Étape 20: L'étape de montagne reine du Giro. Le Mortirolo et ses terribles pentes abruptes, suivi du redoutable Stelvio qui culmine dans les 2700m d'altitude. Garmin joue la stratégie parfaitement: elle place Vandevelde (domestique de luxe) dans l'échappée matinale pendant que Stetina reste avec Ryder pour le Mortirolo. Au sommet de celui-ci, le belge De Gendt attaque. Dans la vallée, une couple d'autres coureurs (disons les positions 6-10 au classement) attaquent. Vandevelde se laisse décrocher de l'échappée matinale pour aller aider Hesjedal, car l'écart est rendu menaçant (De Gendt a repris les 5 minutes d'écart qu'il avait, et il est excellent au CLM; il devient une menace pour la victoire finale). Évidemment les adversaire directs d'Hesjedal ne veulent pas faire l'effort car c'est lui qui a le plus à perdre (et ce niaisage aura coûté le podium à Scarponi, gniah!). Pendant la majeure partie du Stelvio, l'écart sera gardé stable par Vandevelde. Puis, quand il explose, c'est à Ryder de faire l'effort pour réduire l'écart... mais s'il force trop, il s'expose à une contre-attaque de Rodriguez qui est toujours là et qui doit reprendre du temps en vue du CLM. Bref, Ryder doit trouver le juste rythme et la marge d'erreur est très mince. Il garde la tête froide et parvient à le faire; Rodriguez va contrer, mais seulement aux 800m; il reprend une poignée de secondes seulement, ce qu'il avait perdu à l'étape 18. Rodriguez + 31. Une grande performance digne d'un champion.

Étape 21: Le CLM. Tout le monde donne Hesjedal gagnant, moi y compris. En temps normal, je le mets une grosse minute devant Rodriguez sur 30km. Sauf que l'espagnol a le maillot de leader et qu'il va tout donner pour le défendre; j'estimais donc que Ryder pouvait au pire prendre seulement 40 secondes à Rodriguez (et au mieux, beaucoup plus). Finalement, Ryder devance Rodriguez de 47 secondes (malgré 2-3 glissades; une chute et il aurait perdu le Giro)... bref, il gagne le Giro par 16 secondes. Sur 3502km. C'est rien, tellement rien... mais c'est assez!

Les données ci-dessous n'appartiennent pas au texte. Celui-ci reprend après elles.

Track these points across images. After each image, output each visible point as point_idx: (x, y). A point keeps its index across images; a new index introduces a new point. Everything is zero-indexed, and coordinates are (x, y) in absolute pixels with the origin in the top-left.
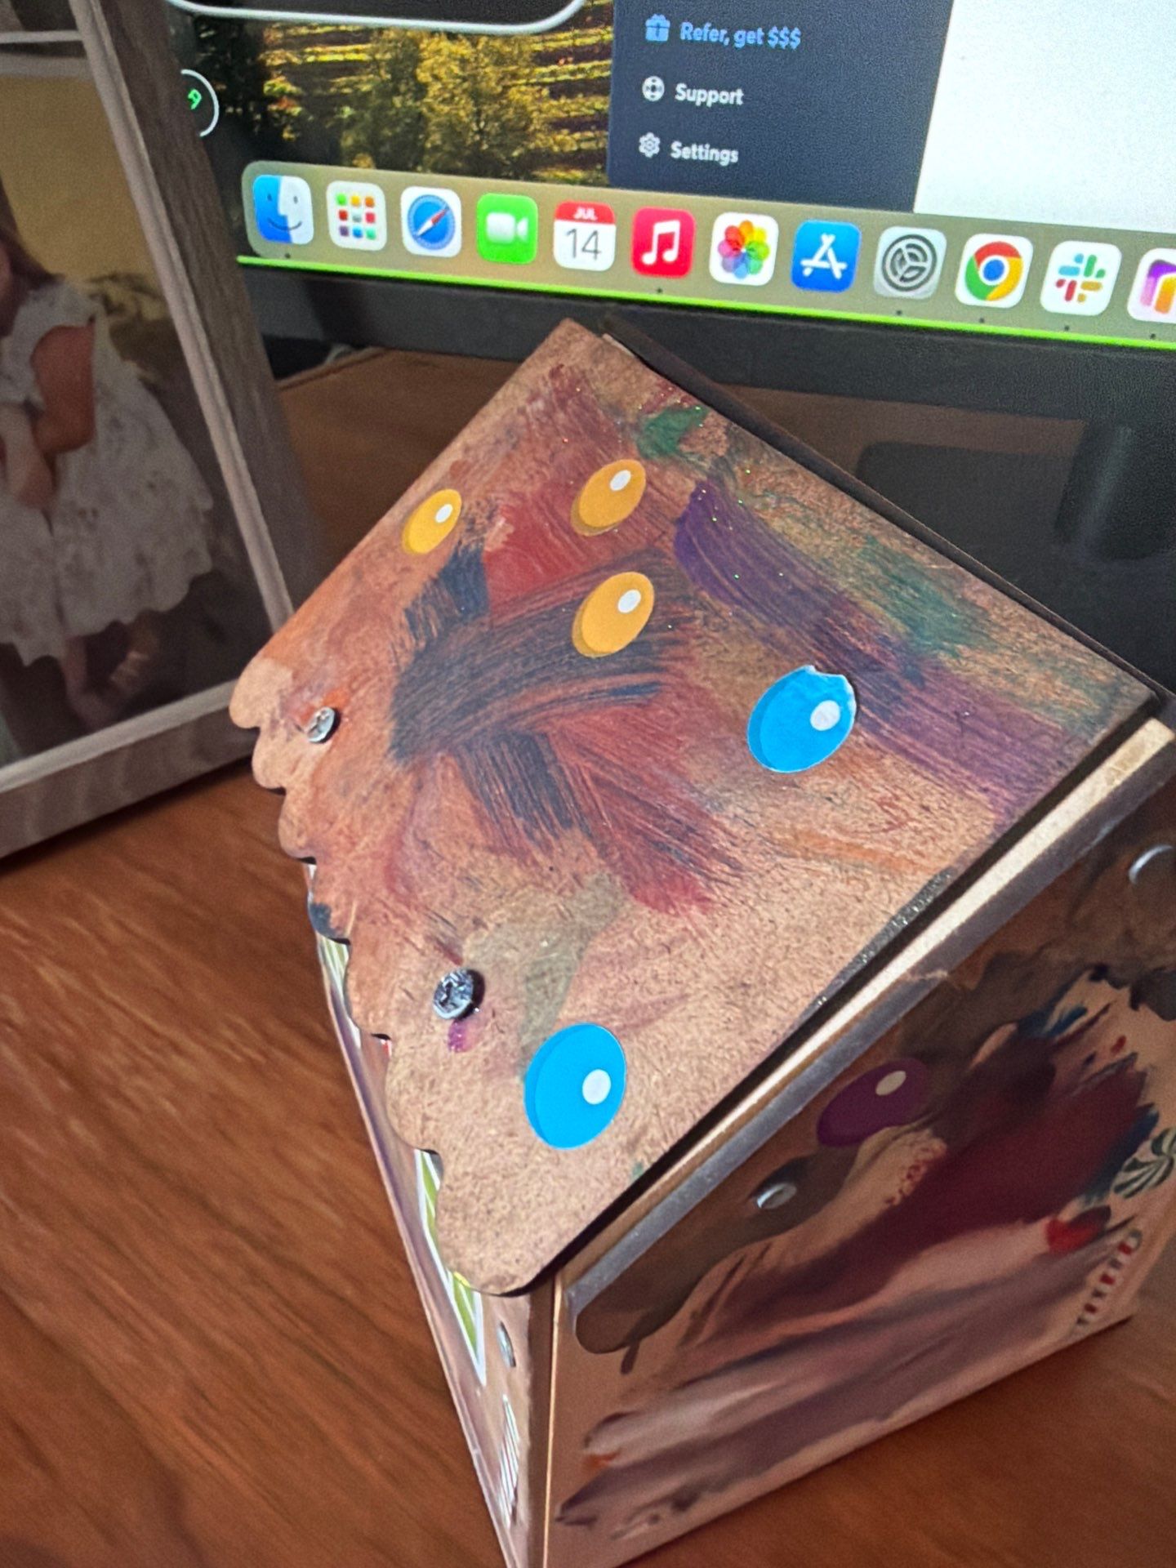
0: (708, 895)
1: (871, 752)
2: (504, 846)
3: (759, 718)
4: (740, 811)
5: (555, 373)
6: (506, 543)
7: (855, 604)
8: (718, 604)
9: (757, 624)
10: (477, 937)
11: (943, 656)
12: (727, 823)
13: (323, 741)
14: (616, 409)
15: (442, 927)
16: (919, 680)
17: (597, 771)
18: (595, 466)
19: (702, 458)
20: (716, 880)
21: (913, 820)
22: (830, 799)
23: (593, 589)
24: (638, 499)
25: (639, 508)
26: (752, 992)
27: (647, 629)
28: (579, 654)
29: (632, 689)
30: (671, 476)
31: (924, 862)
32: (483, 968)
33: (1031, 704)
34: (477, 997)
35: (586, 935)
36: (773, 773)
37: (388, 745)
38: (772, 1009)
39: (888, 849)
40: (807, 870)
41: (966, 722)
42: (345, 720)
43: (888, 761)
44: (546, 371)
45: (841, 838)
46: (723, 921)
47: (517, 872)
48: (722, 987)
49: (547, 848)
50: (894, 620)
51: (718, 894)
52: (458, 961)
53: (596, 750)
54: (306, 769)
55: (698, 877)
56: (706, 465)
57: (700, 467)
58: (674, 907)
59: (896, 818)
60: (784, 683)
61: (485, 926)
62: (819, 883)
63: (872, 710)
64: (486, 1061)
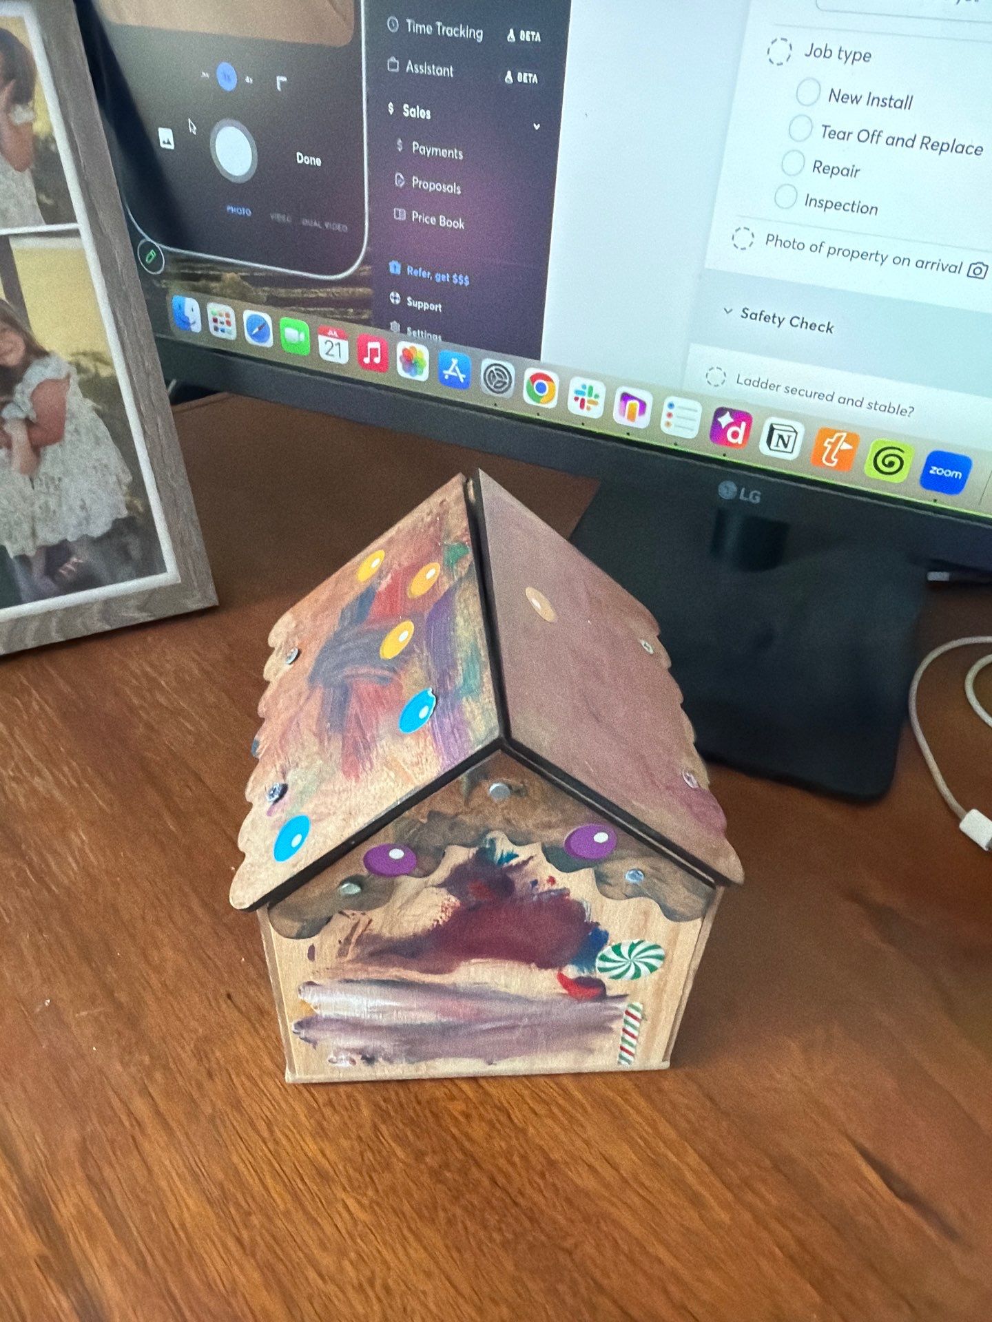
0: (360, 775)
1: (427, 732)
2: (319, 736)
4: (384, 744)
5: (441, 503)
6: (385, 588)
7: (457, 666)
8: (425, 649)
9: (430, 663)
10: (294, 771)
11: (464, 699)
12: (379, 747)
13: (290, 664)
14: (448, 536)
15: (286, 764)
16: (453, 707)
17: (358, 711)
18: (428, 562)
19: (457, 575)
20: (365, 770)
21: (421, 764)
22: (408, 748)
23: (397, 625)
24: (431, 586)
25: (429, 591)
26: (351, 816)
27: (402, 653)
28: (379, 655)
29: (385, 678)
30: (445, 579)
31: (415, 781)
32: (289, 784)
33: (471, 729)
34: (281, 796)
35: (322, 780)
36: (400, 732)
37: (308, 674)
38: (353, 826)
39: (410, 772)
40: (388, 774)
41: (454, 729)
42: (301, 655)
43: (429, 737)
44: (440, 499)
45: (402, 764)
46: (358, 786)
47: (317, 748)
48: (345, 812)
49: (329, 739)
50: (462, 677)
51: (363, 776)
52: (284, 779)
53: (362, 702)
54: (280, 675)
55: (361, 766)
56: (456, 579)
57: (454, 579)
58: (349, 776)
59: (419, 762)
60: (422, 693)
61: (298, 767)
62: (388, 780)
63: (436, 715)
64: (274, 822)
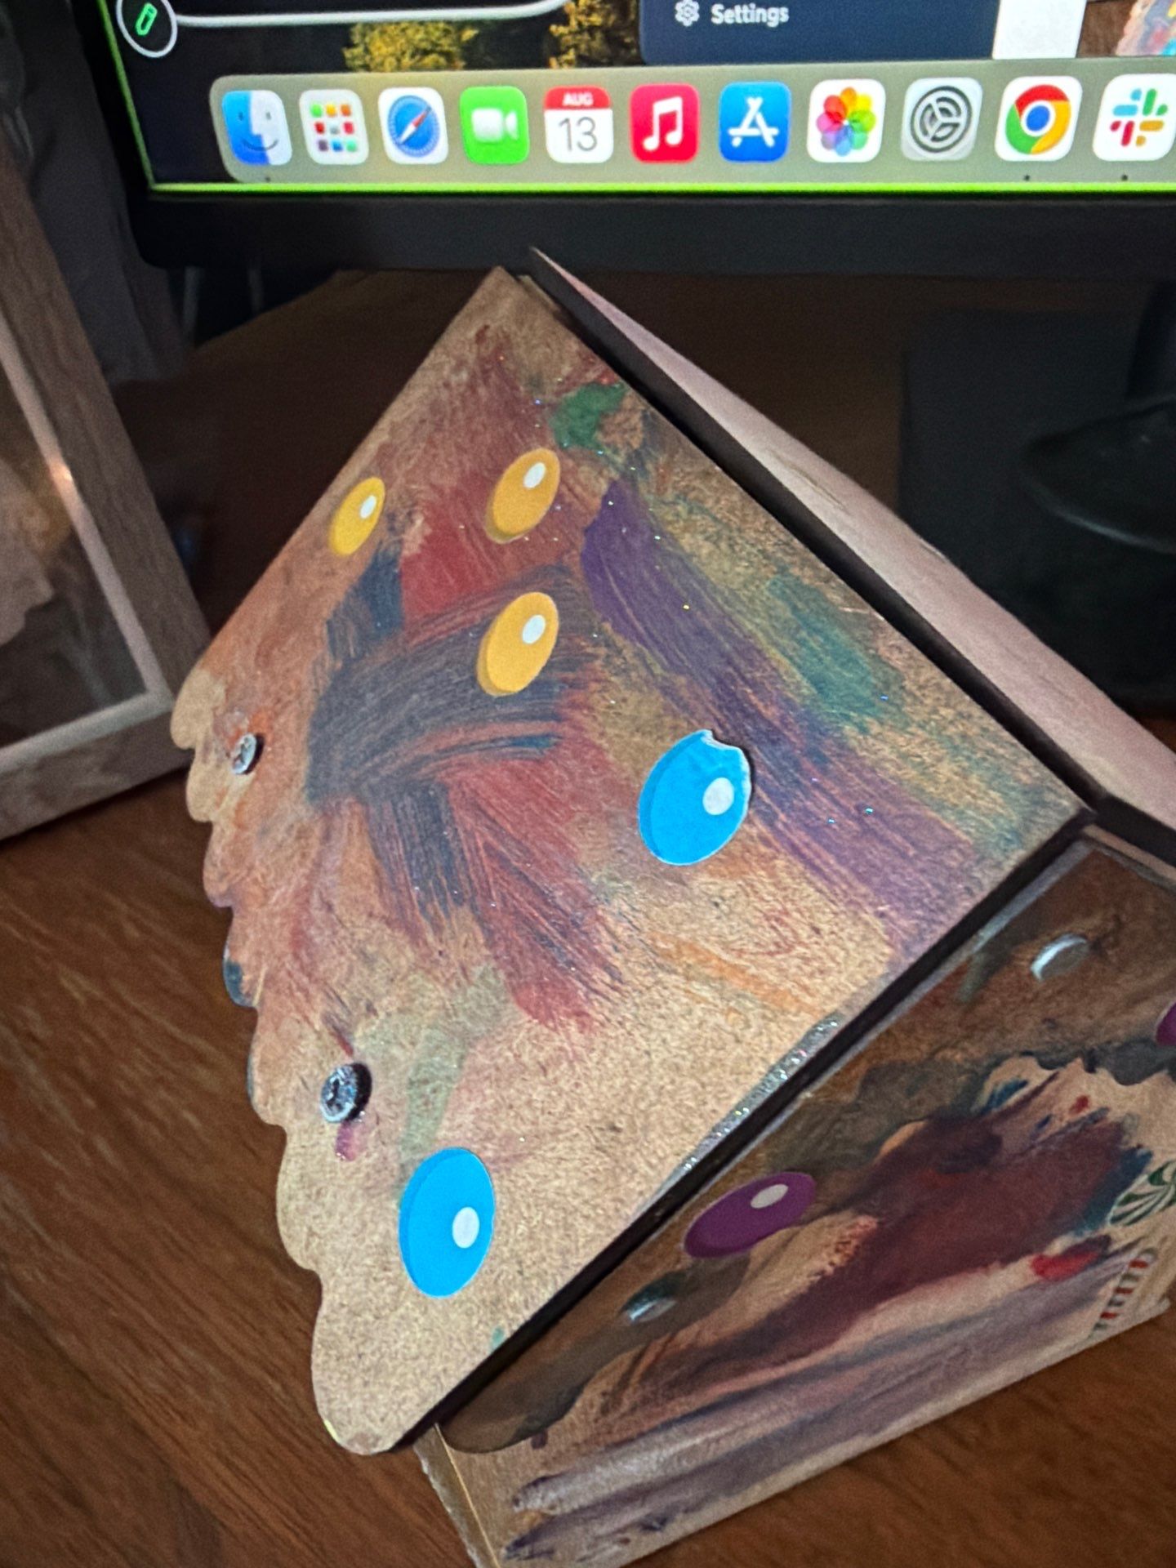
0: (586, 1008)
1: (763, 849)
2: (402, 921)
3: (652, 790)
4: (625, 908)
5: (480, 337)
6: (422, 546)
7: (759, 652)
8: (620, 641)
9: (658, 670)
10: (368, 1026)
11: (848, 729)
12: (610, 920)
13: (247, 772)
14: (536, 383)
15: (338, 1009)
16: (821, 761)
17: (490, 839)
18: (513, 456)
19: (616, 451)
20: (596, 992)
21: (801, 943)
22: (717, 905)
23: (498, 612)
24: (551, 500)
25: (551, 512)
26: (622, 1137)
27: (549, 667)
28: (482, 691)
29: (531, 740)
30: (585, 471)
31: (808, 1000)
32: (370, 1062)
33: (940, 807)
34: (362, 1100)
35: (467, 1040)
36: (661, 864)
37: (301, 785)
39: (772, 977)
40: (687, 991)
41: (868, 821)
42: (267, 749)
43: (780, 863)
44: (472, 334)
45: (725, 957)
46: (598, 1041)
47: (410, 954)
48: (593, 1127)
49: (438, 929)
50: (799, 677)
51: (597, 1010)
52: (350, 1051)
53: (491, 812)
54: (230, 802)
55: (579, 985)
56: (620, 460)
57: (614, 463)
58: (553, 1018)
59: (785, 939)
60: (680, 749)
61: (375, 1013)
62: (698, 1012)
63: (769, 793)
64: (368, 1176)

L'Histoire est écrite, le Ô Canada joue à Milan, un canadien a enfin gagné un grand tour, quelque chose que je n'aurais pas parié voir de mon vivant.

La question que plusieurs se posent: Ryder va-t-il gagner le Tour de France?
Ma réponse: Non, pas cette année. Gagner un grand tour, ça use et je ne crois pas qu'il aura le temps de se refaire une santé d'ici là (un mois, quasiment jour pour jour). Mais il aura laissé sa marque auprès des plus grands.